=== Begin Enclosure ===

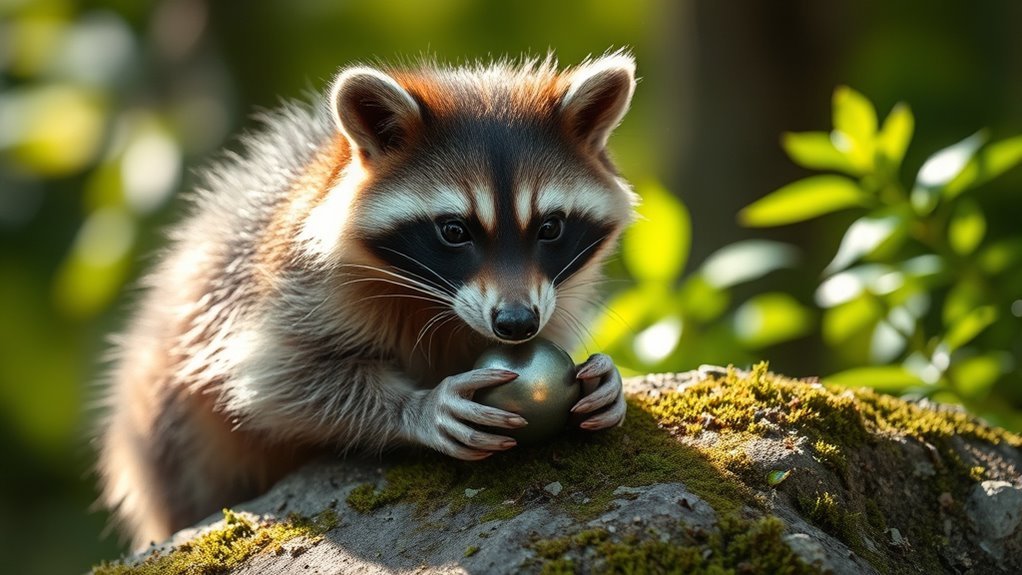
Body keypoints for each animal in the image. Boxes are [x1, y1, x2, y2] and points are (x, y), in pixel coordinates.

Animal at [98, 52, 638, 549]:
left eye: (550, 227)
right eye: (454, 231)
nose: (516, 323)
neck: (440, 306)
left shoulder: (556, 292)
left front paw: (608, 379)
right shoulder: (283, 286)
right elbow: (273, 378)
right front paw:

=== End Enclosure ===

◆ What the task asks
The answer must be an exact reproduction of the records, with every picture left out.

◆ Response below
Body keypoints for each animal in the image. Boxes are [x1, y1, x2, y2] and points are (x, y), in pixel coordinates.

Animal at [98, 52, 638, 549]:
left eye: (550, 227)
right eye: (454, 231)
nose: (516, 323)
neck: (440, 306)
left shoulder: (556, 292)
left front paw: (608, 379)
right shoulder: (283, 286)
right elbow: (273, 378)
right front paw:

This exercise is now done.